Церемония Элевсиний была великолепным зрелищем, кульминацией религиозного года. Это было сильное обращение к глазу и уху, а также к психологии толпы. Вероятно, она не сопровождалась ни догматическими увещеваниями, ни каким-либо обращением к интеллекту. Аристотель проанализировал этот метод в одной фразе: «Инициированные не узнают ничего; скорее, они испытывают определенные эмоции и приводятся в определенное состояние ума». Это состояние ума было исполнено надежды на эту жизнь и на следующую. В сверхъестественном плане мистик чувствовал, что он уверен в доброй воле великих сил подземного мира, оказав им почести, вкусив их пищи и записавшись в их друзья и последователи.

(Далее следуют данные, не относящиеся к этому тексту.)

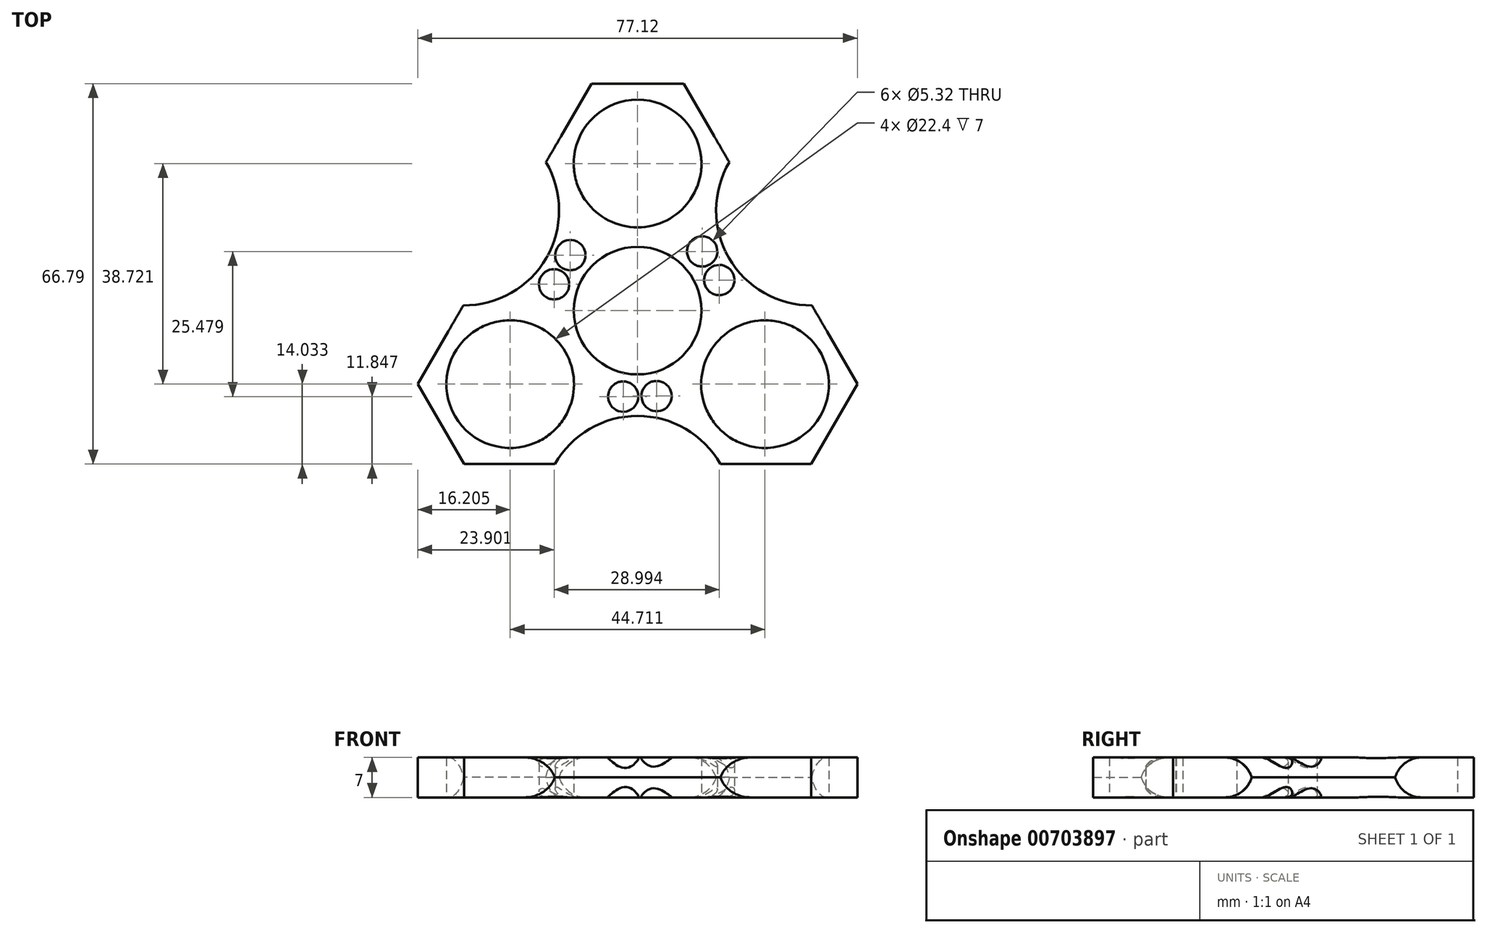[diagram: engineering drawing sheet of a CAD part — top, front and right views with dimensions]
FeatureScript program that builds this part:
annotation { "Feature Type Name" : "Feature", "Feature Type Description" : "" }
export const myFeature = defineFeature(function(context is Context, id is Id, definition is map)
    precondition{}
    {
        {
            var Q0;
            Q0=qCreatedBy(makeId("Top.planeOp"),FACE);
            var sketch = newSketch(context, id + "F0", { "sketchPlane" : qUnion([Q0])});
            skCircle(sketch, "E0", {"center": v(0, 0) * mm, "radius": 11.2 * mm});
            skCircle(sketch, "E1", {"center": v(0, 25.81) * mm, "radius": 11.2 * mm});
            skCircle(sketch, "E2.cCircle", {"center": v(0, 25.81) * mm, "radius": 14.04 * mm, "construction": true});
            skLineSegment(sketch, "E2.0", {"start": v(-8.1, 39.85) * mm, "end": v(8.1, 39.85) * mm});
            skLineSegment(sketch, "E2.1", {"start": v(8.1, 39.85) * mm, "end": v(16.2, 25.81) * mm});
            skLineSegment(sketch, "E2.2", {"start": v(16.2, 25.81) * mm, "end": v(8.1, 11.78) * mm});
            skLineSegment(sketch, "E2.3", {"start": v(8.1, 11.78) * mm, "end": v(-8.1, 11.78) * mm});
            skLineSegment(sketch, "E2.4", {"start": v(-8.1, 11.78) * mm, "end": v(-16.2, 25.81) * mm});
            skLineSegment(sketch, "E2.5", {"start": v(-16.2, 25.81) * mm, "end": v(-8.1, 39.85) * mm});
            skPoint(sketch, "E2.0.midPoint", {"position": v(0, 39.85) * mm});
            skCircle(sketch, "E3.1.0", {"center": v(-22.36, -12.9) * mm, "radius": 11.2 * mm});
            skCircle(sketch, "E3.2.0", {"center": v(22.36, -12.9) * mm, "radius": 11.2 * mm});
            skLineSegment(sketch, "E4.1.0", {"start": v(-38.56, -12.9) * mm, "end": v(-30.46, 1.13) * mm});
            skLineSegment(sketch, "E4.1.1", {"start": v(-30.46, -26.94) * mm, "end": v(-38.56, -12.9) * mm});
            skLineSegment(sketch, "E4.1.2", {"start": v(-14.25, -26.94) * mm, "end": v(-30.46, -26.94) * mm});
            skLineSegment(sketch, "E4.1.3", {"start": v(-6.15, -12.9) * mm, "end": v(-14.25, -26.94) * mm});
            skLineSegment(sketch, "E4.1.4", {"start": v(-14.25, 1.13) * mm, "end": v(-6.15, -12.9) * mm});
            skLineSegment(sketch, "E4.1.5", {"start": v(-30.46, 1.13) * mm, "end": v(-14.25, 1.13) * mm});
            skLineSegment(sketch, "E4.2.0", {"start": v(30.46, -26.94) * mm, "end": v(14.25, -26.94) * mm});
            skLineSegment(sketch, "E4.2.1", {"start": v(38.56, -12.9) * mm, "end": v(30.46, -26.94) * mm});
            skLineSegment(sketch, "E4.2.2", {"start": v(30.46, 1.13) * mm, "end": v(38.56, -12.9) * mm});
            skLineSegment(sketch, "E4.2.3", {"start": v(14.25, 1.13) * mm, "end": v(30.46, 1.13) * mm});
            skLineSegment(sketch, "E4.2.4", {"start": v(6.15, -12.9) * mm, "end": v(14.25, 1.13) * mm});
            skLineSegment(sketch, "E4.2.5", {"start": v(14.25, -26.94) * mm, "end": v(6.15, -12.9) * mm});
            skArc(sketch, "E5", {"start": v(-30.46, 1.13) * mm, "mid": v(-16.2, 9.36) * mm, "end": v(-16.2, 25.81) * mm});
            skArc(sketch, "E6.1.0", {"start": v(14.25, -26.94) * mm, "mid": v(0, -18.72) * mm, "end": v(-14.25, -26.94) * mm});
            skArc(sketch, "E6.2.0", {"start": v(16.2, 25.81) * mm, "mid": v(16.2, 9.36) * mm, "end": v(30.46, 1.13) * mm});
            skCircle(sketch, "E7", {"center": v(-14.66, 4.62) * mm, "radius": 2.66 * mm});
            skCircle(sketch, "E8", {"center": v(-11.8, 9.74) * mm, "radius": 2.66 * mm});
            skCircle(sketch, "E9.1.0", {"center": v(-2.53, -15.1) * mm, "radius": 2.66 * mm});
            skCircle(sketch, "E9.1.1", {"center": v(3.33, -15) * mm, "radius": 2.66 * mm});
            skCircle(sketch, "E9.2.0", {"center": v(14.34, 5.36) * mm, "radius": 2.66 * mm});
            skCircle(sketch, "E9.2.1", {"center": v(11.33, 10.39) * mm, "radius": 2.66 * mm});
            skSolve(sketch);
        }
        {
            var Q0;
            Q0=makeQuery(id+"F0.imprint","IMPRINT",FACE,{"disambiguationData":[TD([[makeQuery(id+"F0.imprint","IMPRINT",EDGE,{"derivedFrom":sQuery(id+"F0.wireOp",EDGE,"E0")}),-1.0]])]});
            var Q1;
            Q1=makeQuery(id+"F0.imprint","IMPRINT",FACE,{"disambiguationData":[TD([[makeQuery(id+"F0.imprint","IMPRINT",EDGE,{"derivedFrom":sQuery(id+"F0.wireOp",EDGE,"E3.1.0")}),-1.0]])]});
            var Q2;
            Q2=makeQuery(id+"F0.imprint","IMPRINT",FACE,{"disambiguationData":[TD([[makeQuery(id+"F0.imprint","IMPRINT",EDGE,{"derivedFrom":sQuery(id+"F0.wireOp",EDGE,"E1")}),-1.0]])]});
            var Q3;
            Q3=makeQuery(id+"F0.imprint","IMPRINT",FACE,{"disambiguationData":[TD([[makeQuery(id+"F0.imprint","IMPRINT",EDGE,{"derivedFrom":sQuery(id+"F0.wireOp",EDGE,"E3.2.0")}),-1.0]])]});
            extrude(context, id + "F1", {"entities" : qUnion([Q0, Q1, Q2, Q3]), "depth" : 7 * mm, "offsetDistance" : 25 * mm});
        }
        {
            var Q0;
            Q0=makeQuery(id+"F1.opExtrude","CAP_EDGE",EDGE,{"disambiguationData":[OSD([sQuery(id+"F0.wireOp",EDGE,"E6.1.0")])],"isStart":true});
            var Q1;
            Q1=makeQuery(id+"F1.opExtrude","CAP_EDGE",EDGE,{"disambiguationData":[OSD([sQuery(id+"F0.wireOp",EDGE,"E5")])],"isStart":true});
            var Q2;
            Q2=makeQuery(id+"F1.opExtrude","CAP_EDGE",EDGE,{"disambiguationData":[OSD([sQuery(id+"F0.wireOp",EDGE,"E5")])],"isStart":false});
            var Q3;
            Q3=makeQuery(id+"F1.opExtrude","CAP_EDGE",EDGE,{"disambiguationData":[OSD([sQuery(id+"F0.wireOp",EDGE,"E6.1.0")])],"isStart":false});
            fillet(context, id + "F2", {"entities" : qUnion([Q0, Q1, Q2, Q3]), "radius" : 5 * mm, "tangentPropagation" : true, "allowEdgeOverflow" : false});
        }
        {
            var Q0;
            Q0=makeQuery(id+"F1.opExtrude","CAP_EDGE",EDGE,{"disambiguationData":[OSD([sQuery(id+"F0.wireOp",EDGE,"E6.2.0")])],"isStart":false});
            var Q1;
            Q1=makeQuery(id+"F1.opExtrude","CAP_EDGE",EDGE,{"disambiguationData":[OSD([sQuery(id+"F0.wireOp",EDGE,"E6.2.0")])],"isStart":true});
            fillet(context, id + "F3", {"entities" : qUnion([Q0, Q1]), "radius" : 5 * mm, "tangentPropagation" : true, "allowEdgeOverflow" : false});
        }
    });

В естественном плане он ощущал пользу — на которой основан любой ритуал — от совершения в унисон с другими, после телесной и ментальной подготовки и при волнующем сопровождении красивых и впечатляющих зрелищ и звуков, определенных действий, полностью отделенных от обычного распорядка жизни и почитаемых обычаем прошлого. Но следует отметить, что, хотя дверь для общения между религией и моралью была открыта, первоначальная концепция чистоты была формальной и церемониальной, пережитком магии. Мы можем представить греческую мораль стоящей одной ногой на религиозной, а другой на социальной основе; но если, как в обычной позе греческой скульптуры, вес тела переносится главным образом на одну ногу, то это социальная нога. Когда чужеземные культы начали проникать в Грецию, они обычно следовали форме мистерии. Исида, Серапис и Митра, восточные по происхождению, но эллинизированные в ритуале, были центрами для религий личного, мистического и утешительного типа. Все эти восточные культы принесли с собой тенденцию воспринимать буквально то, что греки воспринимали свободно, а митраизм принес высокое развитие тенденции основывать мораль на эгоистическом мотиве.